=== TÂCHES À RÉALISER ===
• A. D'après le texte sur Manuel Valls, en quelle année celui-ci a-t-il été naturalisé français ?
• B. Poursuivez le texte consacré à Manuel Valls à la suite de sa dernière phrase.

======== TEXTE FOURNI

Un responsable politique un peu «kamikaze». C’est ainsi que le nouveau Premier ministre français a présenté, à la télévision, celui qui sera désormais en charge de l’Outre-mer dans son gouvernement. A 73 ans, François Bayrou aurait donc, à l’entendre, confié l’un des dossiers les plus explosifs du moment – sur fond de dévastations causées par le cyclone Chido à Mayotte, de contestations sociales en Martinique et de quasi-guerre civile en Nouvelle-Calédonie – à un adepte des attaques suicides, comme les pilotes japonais de la Seconde Guerre mondiale? La comparaison a de quoi faire sourire. Car Manuel Valls, 62 ans, aurait pu être un Helvète calme et placide. Sa mère, Luisa Galfetti, est en effet Tessinoise, et a toujours conservé sa nationalité suisse.
Valls le kamikaze? Pour tous ceux qui scrutent depuis des années la carrière de celui qui fut conseiller de Lionel Jospin, ministre de l’Intérieur, puis Premier ministre (2014-2016) sous la présidence de François Hollande, la référence est éloquente. Car en termes de suicide politique, Manuel Valls a décroché le pompon en cooptant, lorsqu’il était le chef du gouvernement, un nouveau ministre de l’Économie nommé… Emmanuel Macron.
Valls et les «frondeurs» du PS
Nous sommes alors à la fin août 2014. Les «frondeurs» du Parti socialiste reprochent au président socialiste François Hollande de trahir ses promesses sociales. Le ministre de l’Économie Arnaud Montebourg s’en prend directement au Chef de l’État. Tout juste nommé chef du gouvernement, Manuel Valls, connu pour sa rigidité et son goût de l’autorité, accepte la démission de l’intéressé, chantre du nationalisme productif. Qui pour le remplacer? Manuel Valls a un nom: celui d’un des principaux conseillers du président depuis son élection en 2012, le jeune Emmanuel Macron, alors âgé de 37 ans.
Kamikaze? Manuel Valls le vrai-faux Suisse – il n’a jamais demandé sa nationalité helvétique alors qu’il est espagnol, et a été en revanche naturalisé français en 1982 – est surtout suicidaire par ses virages politiques. A la tête du gouvernement français durant l’année noire 2015, celle des attentats islamistes contre Charlie Hebdo et le Bataclan, le Premier ministre entre en lutte avec une partie de la gauche qu’il juge trop accommodante sur la laïcité. Son idole? Clemenceau, le fameux «Tigre» de la Première Guerre mondiale.
Gauche intransigeante
Manuel Valls veut incarner une gauche intransigeante. Lui, l’ancien maire d’Evry (banlieue sud de Paris), connaît les problèmes engendrés par une immigration incontrôlée. Problème: une frange de son camp politique ne veut pas en entendre parler. Dans son département de l’Essonne, Manuel Valls côtoie d’ailleurs celui qui deviendra l’un de ses principaux détracteurs et adversaires: l’actuel homme fort de La France Insoumise (gauche radicale) Jean-Luc Mélenchon, un temps enraciné dans ce sud parisien.

================
======== DONNÉES ENREGISTRÉES

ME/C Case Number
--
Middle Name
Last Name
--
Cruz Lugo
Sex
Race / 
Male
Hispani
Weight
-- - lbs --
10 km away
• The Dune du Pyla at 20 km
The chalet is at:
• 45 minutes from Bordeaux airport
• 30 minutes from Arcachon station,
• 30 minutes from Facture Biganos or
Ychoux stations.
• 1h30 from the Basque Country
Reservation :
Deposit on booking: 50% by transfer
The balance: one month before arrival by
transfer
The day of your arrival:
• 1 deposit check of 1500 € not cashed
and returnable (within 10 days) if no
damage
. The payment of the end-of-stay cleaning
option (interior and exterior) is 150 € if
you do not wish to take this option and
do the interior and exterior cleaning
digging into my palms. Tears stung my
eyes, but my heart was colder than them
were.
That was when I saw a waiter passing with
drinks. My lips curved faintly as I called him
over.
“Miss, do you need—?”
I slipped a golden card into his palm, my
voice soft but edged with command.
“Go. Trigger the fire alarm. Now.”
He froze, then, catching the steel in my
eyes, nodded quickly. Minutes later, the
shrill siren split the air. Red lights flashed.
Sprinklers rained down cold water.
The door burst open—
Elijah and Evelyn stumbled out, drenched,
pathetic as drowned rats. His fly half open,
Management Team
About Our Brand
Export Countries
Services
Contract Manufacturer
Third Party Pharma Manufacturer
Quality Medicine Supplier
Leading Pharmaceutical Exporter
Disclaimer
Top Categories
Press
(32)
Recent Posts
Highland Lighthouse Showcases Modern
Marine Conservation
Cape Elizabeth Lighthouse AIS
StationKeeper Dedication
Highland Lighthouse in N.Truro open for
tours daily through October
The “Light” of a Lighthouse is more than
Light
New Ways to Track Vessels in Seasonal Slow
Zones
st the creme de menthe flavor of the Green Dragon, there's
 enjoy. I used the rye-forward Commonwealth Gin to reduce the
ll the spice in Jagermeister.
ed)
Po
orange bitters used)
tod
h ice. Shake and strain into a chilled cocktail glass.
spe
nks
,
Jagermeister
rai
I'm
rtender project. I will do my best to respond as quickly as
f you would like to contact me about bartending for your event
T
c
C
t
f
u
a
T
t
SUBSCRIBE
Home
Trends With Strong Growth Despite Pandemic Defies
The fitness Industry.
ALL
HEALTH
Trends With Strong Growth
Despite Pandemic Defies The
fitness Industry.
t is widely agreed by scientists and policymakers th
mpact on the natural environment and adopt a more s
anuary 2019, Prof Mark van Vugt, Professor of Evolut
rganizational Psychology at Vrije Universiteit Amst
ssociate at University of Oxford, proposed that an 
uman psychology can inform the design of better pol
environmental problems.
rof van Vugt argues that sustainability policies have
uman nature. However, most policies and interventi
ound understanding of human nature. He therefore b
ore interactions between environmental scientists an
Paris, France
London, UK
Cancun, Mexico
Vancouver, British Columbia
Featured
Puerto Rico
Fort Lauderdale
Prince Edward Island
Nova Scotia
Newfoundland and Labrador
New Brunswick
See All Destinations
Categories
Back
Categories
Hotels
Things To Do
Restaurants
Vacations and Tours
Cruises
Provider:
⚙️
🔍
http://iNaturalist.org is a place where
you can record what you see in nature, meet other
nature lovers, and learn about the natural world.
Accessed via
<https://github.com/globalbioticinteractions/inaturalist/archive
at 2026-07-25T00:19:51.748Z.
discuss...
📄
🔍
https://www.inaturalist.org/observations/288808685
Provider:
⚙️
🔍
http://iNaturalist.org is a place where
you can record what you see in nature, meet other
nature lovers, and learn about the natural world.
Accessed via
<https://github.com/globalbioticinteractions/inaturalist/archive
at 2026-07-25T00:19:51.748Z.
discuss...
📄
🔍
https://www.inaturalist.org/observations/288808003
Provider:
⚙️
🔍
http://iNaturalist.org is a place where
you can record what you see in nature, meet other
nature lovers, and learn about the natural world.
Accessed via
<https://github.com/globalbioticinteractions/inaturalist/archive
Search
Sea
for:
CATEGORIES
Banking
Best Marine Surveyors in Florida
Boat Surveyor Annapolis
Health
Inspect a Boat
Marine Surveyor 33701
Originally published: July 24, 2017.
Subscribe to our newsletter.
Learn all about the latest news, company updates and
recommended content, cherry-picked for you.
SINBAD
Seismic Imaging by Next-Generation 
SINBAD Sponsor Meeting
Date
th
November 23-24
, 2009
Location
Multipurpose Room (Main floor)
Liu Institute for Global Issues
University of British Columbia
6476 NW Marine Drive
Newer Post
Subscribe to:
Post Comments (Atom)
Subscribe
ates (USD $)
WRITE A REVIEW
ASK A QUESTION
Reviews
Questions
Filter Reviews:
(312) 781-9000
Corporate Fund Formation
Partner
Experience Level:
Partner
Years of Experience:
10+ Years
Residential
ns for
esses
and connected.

================

=== VOS RÉPONSES ÉCRITES ===
• A. En 1982.

• B.
Manuel Valls connaît le Tessin, où il passait toutes ses vacances d’été jusqu’à son adolescence. Mais sa patrie de cœur est davantage la Catalogne, terre de son père artiste peintre. La Suisse? Trop calme pour ce politicien au sang chaud, peu porté vers le compromis. D’où ses décisions parfois irréfléchies, comme celle de se lancer en 2018 dans la course à la mairie de Barcelone, où il échouera de façon retentissante.
Autre preuve de ce tempérament fougueux, sans concession: son soutien déterminé envers Israël dans la guerre contre le Hamas. Là aussi, Manuel Valls s’oppose à la gauche de la gauche, qui continue de défendre les droits des Palestiniens. Mais c’est un autre dossier que François Bayrou vient de lui confier: celui des territoires français d’Outre-mer, où les révoltes grondent et où le manque de moyens financiers est criant.
Qu’en attendre? A coup sûr une réaffirmation de l’autorité républicaine. Au risque d’accroître les tensions avec les populations locales et les mouvances indépendantistes. Seul avantage: Manuel Valls connaît les rouges de l’État. Son efficacité, souvent reconnue, est assez helvétique. L’homme s’implique. Il veut des résultats. Pour sortir les lointains territoires français, cela peut s’avérer utile.
Réputation de rigidité
L’aspect sans doute le moins suisse de Manuel Valls est sa rigidité, son peu de goût du compromis, son manque de savoir-faire pour bâtir des coalitions. En France, les observateurs l’ont souvent comparé à Nicolas Sarkozy ou à un toréador qui agite le chiffon rouge à ses risques et périls.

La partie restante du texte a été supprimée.